#### [EXTRACT]
Out-Sample normalization problem

Hi. I’m working on a binary classification system that I have 21 financial ratios and variables for inputs and my output is one of financial criteria that could be 0 or 1. Before insert data to my classification model (MLP, SVM or ELM) I normalize data (max/min mapping or whitening). My financial ratios are from companies’ statements so we have various size of companies in our data.
Otherwise I'm using 5-fold cross validation for designing my model. After design the model now I want use it by new data so I must normalize these data. I find that for Max-Min mapping I must use Maximum and Minimum of designing phase data-set and for whitening I must use mean and variance of it.
Suppose that in x-min/max-min, my new data set has a feature sample that x of it is lower than previous minimum so now this normalized feature (for that specific sample) is negative. This is not a problem? Is the output (1 or 0) true for this specific sample? Besides this in whittling method we can have same problem.
Thanks.

 Accepted Answer

Greg Heath
Greg Heath on 3 Apr 2014
Edited: Greg Heath on 3 Apr 2014
Regardless of what you use in the model, I always standardize pre-modelling using zscore or mapstd to identify outliers for removal or modification.
Warning: Each dimension should be normalized separately.
P.S. If you use neural nets the default is mapminmax to [-1,1] and the hidden layer transfer functions are the odd function tanh.
Hope this helps
Thank you for formally accepting my answer
Greg

6 Comments

Jack
Jack on 4 Apr 2014
Edited: Jack on 4 Apr 2014
Thank you for answer Greg.
I did not understand your fist sentence. We normalize data before insert it for training and testing (Creating model). Now we are going to use final model, so we normalize new data with parameters of normalization in first phase (max,min or mean and variance). Now some samples in a specific feature are out of boundary of min/max or mean/variance of data so for example in mapminmax we have negative value.
What we can do about this problem? We must remove subnormal normalized data in final phase or there are another approaches about this problem?
Thanks.
The MATLAB training functions automatically use the mapminmax [-1,1] normalization of both inputs and targets and uses the transfer function tansig for both hidden and output layers.
The sim or net function automatically does the necessary normalization, calculates the normalized output and then unnormalizes it.
I prefer using mapstd, on input and output with {tansig,purelin} for regression. Whereas for classification I use unit vector outputs and {tansig,logsig} or {tansig,softmax} for classification. However, after overriding defaults a million times, I decided to use the defaults.
Now before training I always standardize using zscore (easier than mapstd) then plot and use minmax to find and delete or modify outliers.
I then use the standardized data as input to configure and train. I NO LONGER OVERWRITE the normalization/denormalization defaults.
%%%%%%%%%%%%%%%%%%%%%%%%%%%%%%%%%%%%%%%%%%%%%%%%%%%%%%%%%%%
As far as your "problem" is concerned, THERE IS NO PROBLEM(unless, of course you have outliers that are many std away from the data mean).

#### [DATA SHOWN]
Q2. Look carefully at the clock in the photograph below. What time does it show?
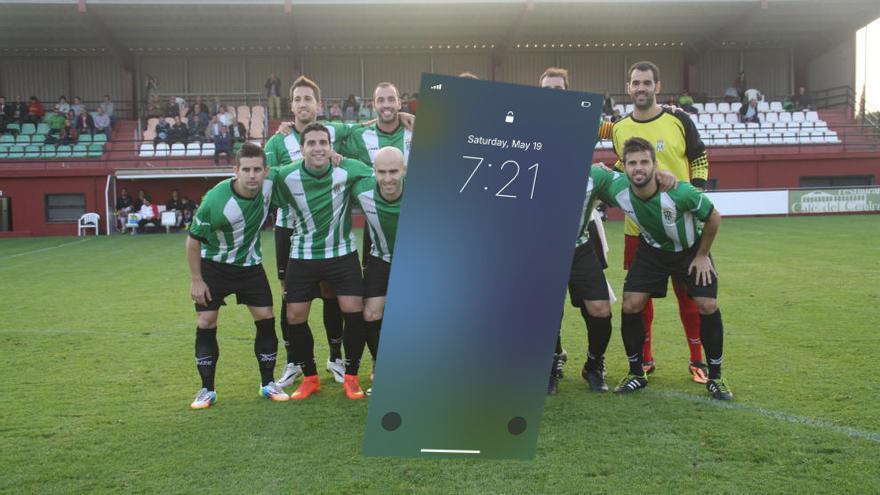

#### [WORK TO COMPLETE]
A. In the forum thread on normalization, which functions does Greg Heath always use to standardize data before modeling so he can find outliers?
B. Copy the forum thread on normalization word for word, from "I prefer using" to "the data mean).".
C. Carry on the forum thread on out-of-sample normalization, starting after its last sentence.

#### [ANSWER LIST]
A. zscore or mapstd

B.
I prefer using mapstd, on input and output with {tansig,purelin} for regression. Whereas for classification I use unit vector outputs and {tansig,logsig} or {tansig,softmax} for classification. However, after overriding defaults a million times, I decided to use the defaults.
Now before training I always standardize using zscore (easier than mapstd) then plot and use minmax to find and delete or modify outliers.
I then use the standardized data as input to configure and train. I NO LONGER OVERWRITE the normalization/denormalization defaults.
%%%%%%%%%%%%%%%%%%%%%%%%%%%%%%%%%%%%%%%%%%%%%%%%%%%%%%%%%%%
As far as your "problem" is concerned, THERE IS NO PROBLEM(unless, of course you have outliers that are many std away from the data mean).

C.
So, nets trained with [0,1] data can handle data outside that interval. How much outside depends on the problem. I guess it would bother me greatly if a lot of nondesign data were in the [0.5 1.5] range.
%%%%%%%%%%%%%%%%%%%%%%%%%%%%%%%%%%%%%%%%%%%%%%%%%%%%%%%%%%%
Again: My recommendation
1. standardize input data and regression output data 2. remove or modify outliers 3. Accept the default training function normalizations.
Jack's "Answer" moved here:
Thank you so much Greg. Your detailed assistance is a big help for me.
As I mentioned, my output is binary (0 and 1) so I think I don’t need Unit vector in a binary classification.
1. About transfer functions I’m using tansig for hidden layer(s) and purelin for output layer. So based your experience {tansig,logsig} or {tansig,softmax} is better in binary classification case?
2. After normalizing data with “zscore”, how you find outlier with plotting and “minmax”? (Considering all features together or analyze it separately?) How can I modify outliers instead of deleting outlier samples? Now I’m using k-means clustering, fist create a cluster for 0-class and 1-class separately and after that remove for instance 10% of samples that are beyond the center in every cluster. Is this a good approach?
3. You mentioned:
Standardize input data and regression output data 2. Remove or modify outliers 3. Accept the default training function normalizations.
So fist I must manually Standardize data and active normalization in neural network options. I think when I normalize data separately before inserting it for training network, in addition when my problem is a binary classification (I don’t need output normalizing) so finally I don’t need active normalization (mapmazmin or mapstd) in neural network properties. Is this true?
Thank you again.
Greg's comment to Jack's "Answer" moved here:
% As I mentioned, my output is binary (0 and 1) so I think I don’t need % Unit vector in a binary classification.
You don't need it but it is more convenient because of special functions like IND2VEC and VEC2MIN.
% 1. About transfer functions I’m using tansig for hidden layer(s) and % purelin for output layer. So based your experience {tansig,logsig} or % {tansig,softmax} is better in binary classification case?
SOFTMAX for mutually exclusive classes (e.g., penny, nickel, dime) LOGSIG for non-mutually exclusive classes (e.g., tall, dark, handsome)
% 2. After normalizing data with “zscore”, how you find outlier with % plotting and “minmax”?
(x-meanx)/std > threshold of your choice
%(Considering all features together or analyze it separately?)
Only need one of many features to create an outlier.
% How can I modify outliers instead of deleting outlier samples?
Replace xout with xmean+ std*threshold (see above)
% Now I’m using k-means clustering, fist create a cluster for % 0-class and 1-class separately and after that remove for instance 10% of % samples that are beyond the center in every cluster. Is this a good % approach?
No. Once outliers are removed, just use patternnet. Multiple designs will reveal points that are consistently misclassified.
% 3. You mentioned: % % Standardize input data and regression output data 2. Remove or modify % outliers 3. Accept the default training function normalizations. % % So fist I must manually Standardize data and active normalization in % neural network options. I think when I normalize data separately before % inserting it for training network, in addition when my problem is a % binary classification (I don’t need output normalizing) so finally I % don’t need active normalization (mapmazmin or mapstd) in neural network % properties. Is this true? ....
If you are going to check for outliers, I find this to be the least complicated 1. Standardize inputs and remove or modify outliers. 2. Accept additional default normalization/denormalization of patternnet
Jack's second so-called "Answer" moved here:
Thank you again Greg.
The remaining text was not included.